Diesseits von Gut und Böse: Los – an die Säcke!

Nr. 49 –

Es kommt nicht oft vor, dass ich einem Satz, der in der NZZ stand, aus vollem Herzen zustimme, aber dieser ist so einer: «Es ist nicht an der Politik, den Menschen ihr Lebensmodell und das richtige Arbeitspensum vorzuschreiben.»

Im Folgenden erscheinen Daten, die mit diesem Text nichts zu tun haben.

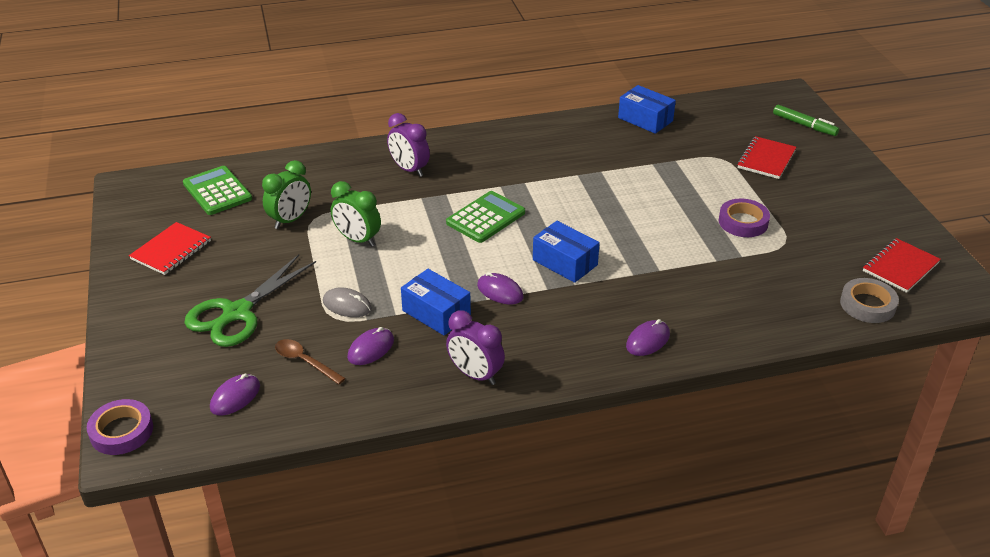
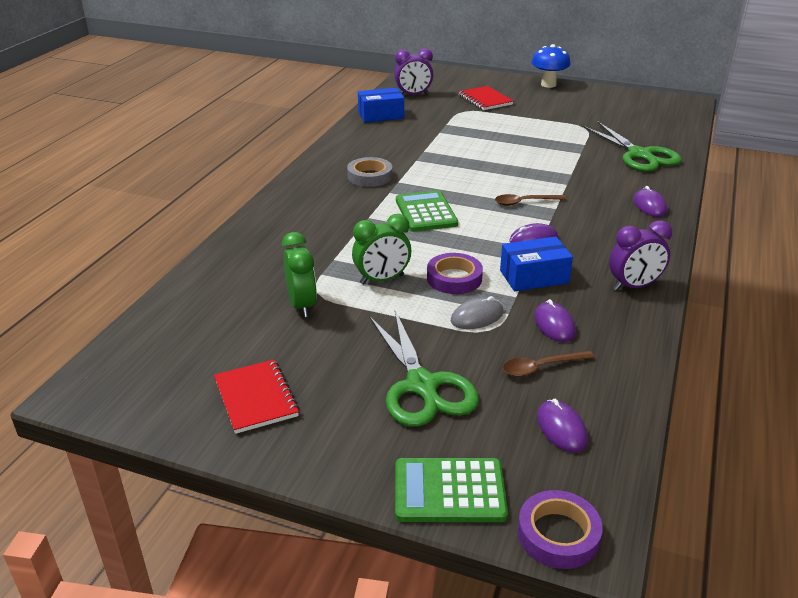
camera: 55 degrees left, 5 degrees down
green calculator [183,166,252,215] -> green calculator moved to [395,458,508,522]
purple clock [387,113,430,177] -> purple clock moved to [394,48,433,95]
blue box [533,221,600,283] -> brown spoon [495,194,566,206]
purple tape [719,199,770,237] -> purple tape moved to [427,253,483,294]
green marker [773,105,839,136] -> none
grey tape [840,278,899,323] -> grey tape moved to [347,157,392,187]
red notebook [863,238,941,293] -> none
none -> blue mushroom [532,44,571,88]
none -> green scissors [583,122,682,172]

Erst erhoben sich im März zahlreiche Stimmen zu missklingenden Chören, die nur einen Refrain kannten: Akademisch ausgebildete Teilzeitarbeitende gönnten sich auf Kosten der viel zitierten Supermarktkassiererin ein Leben auf der faulen Haut. Die «Analyse» basierte auf Rechnungen, die – ausgehend von einem überholten Familienmodell – vor allem die Anzahl vollzeitbeschäftigter Familienväter addierten, jedoch ignorierten, dass sich die Gesamtheit der Erwerbsarbeit dank berufstätiger Frauen heutzutage auf mehr Personen verteilt.

Inzwischen leiern diese Chöre: «Ach herrje – der Fachkräftemangel tut weh!» Weshalb dem Luzerner FDP-Ständerat Damian Müller eine Idee kam, die gleich alle Probleme zusammen lösen soll: Inländer:innen mit einem vollen Arbeitspensum sollen weniger Steuern zahlen. So schmölzen Fachkräftemangel und Teilzeitarbeit – und die Zuwanderung grad noch mit.

Nun ist es aber so, dass in Bereichen wie Pflege und Schule kein Fachkräftemangel herrscht, weil die Beschäftigten – mehrheitlich Frauen – genug Geld hätten, um ständig Ferien zu machen, sondern weil die Arbeitsbedingungen bei vollen Pensen schwer erträglich sind. Zudem teilt man sich heute die Familienarbeit, und Menschen in Niedriglohnsektoren arbeiten schon hundert Prozent, um über die Runden zu kommen.

Herr Müller arbeitet neben seinen zahlreichen Engagements übrigens Teilzeit in einer Versicherung, ist ledig und – soweit bekannt – kinderlos.